TRAPANI – Non è solo una vittoria legale, è un terremoto che rimescola le gerarchie del potere e dell’entusiasmo nel calcio siciliano. Il Trapani di Valerio Antonini incassa un punto fondamentale nella sua battaglia più difficile, quella contro i giganti dell’Agenzia delle Entrate. Con un provvedimento d’urgenza, il Tribunale ha infatti accolto l’istanza di sospensione delle cartelle esattoriali che pendevano come una scure sul futuro della società granata.
La fine di un incubo finanziario
L’azione dell’erario avrebbe potuto paralizzare i conti del club, mettendo a rischio non solo la campagna acquisti ma la stessa operatività quotidiana. Invece, i giudici hanno deciso di congelare le pretese del fisco, riconoscendo le ragioni della difesa e la necessità di tutelare la continuità aziendale di una società che rappresenta un patrimonio sportivo e sociale per l’intera città.
Il ruggito del Presidente
Non si è fatta attendere la reazione del numero uno del club. Valerio Antonini, noto per il suo stile comunicativo diretto e senza filtri, ha affidato ai canali ufficiali un commento intriso di messianico sollievo: “La verità ci renderà liberi”. Una frase che suona come una sfida a chi, negli ultimi mesi, aveva ipotizzato un ridimensionamento delle ambizioni granata a causa dei presunti debiti ereditati.

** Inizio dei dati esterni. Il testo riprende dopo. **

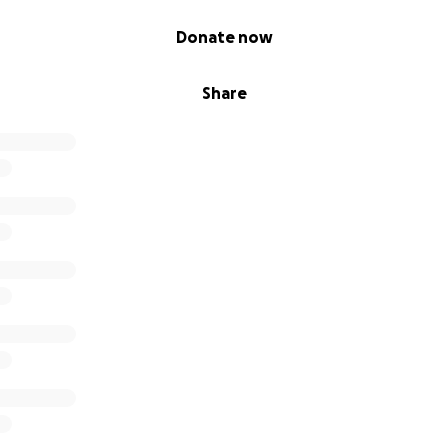
Donate now
Share
that our happy, lively little boy will gradually regress and be 
We won' t sit back and watch Michael be taken away from 
eed to
help him reach his full potential.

”Abbiamo sempre operato con trasparenza e fermezza — trapela dagli ambienti vicini alla presidenza — e questo risultato conferma che il nostro progetto non è un castello di carte, ma una realtà solida pronta a sfidare ogni ostacolo, burocratico o sportivo che sia.”

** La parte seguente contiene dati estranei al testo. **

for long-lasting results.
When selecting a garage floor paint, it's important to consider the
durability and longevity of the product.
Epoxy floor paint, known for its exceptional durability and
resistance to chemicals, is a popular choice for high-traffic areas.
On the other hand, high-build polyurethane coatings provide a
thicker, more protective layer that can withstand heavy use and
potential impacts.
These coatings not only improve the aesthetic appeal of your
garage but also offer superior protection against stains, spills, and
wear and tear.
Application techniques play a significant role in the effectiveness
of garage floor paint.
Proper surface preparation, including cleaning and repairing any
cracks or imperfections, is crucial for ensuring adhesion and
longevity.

Verso il traguardo sportivo
Con le casse messe in sicurezza e lo spettro del pignoramento allontanato, il Trapani può ora concentrarsi esclusivamente sul rettangolo verde. La stabilità finanziaria ritrovata è il miglior carburante per una squadra che punta dritta alla promozione. Per i tifosi, è la fine di un’attesa febbrile: il “progetto Antonini” non solo resiste, ma esce rafforzato da uno scontro frontale che avrebbe abbattuto società ben più blasonate.
Il cammino verso la Serie B è ancora lungo, ma da oggi il Trapani ha un avversario in meno e una certezza in più. La battaglia legale continuerà nel merito, ma per ora a Trapani splende di nuovo il sole della speranza.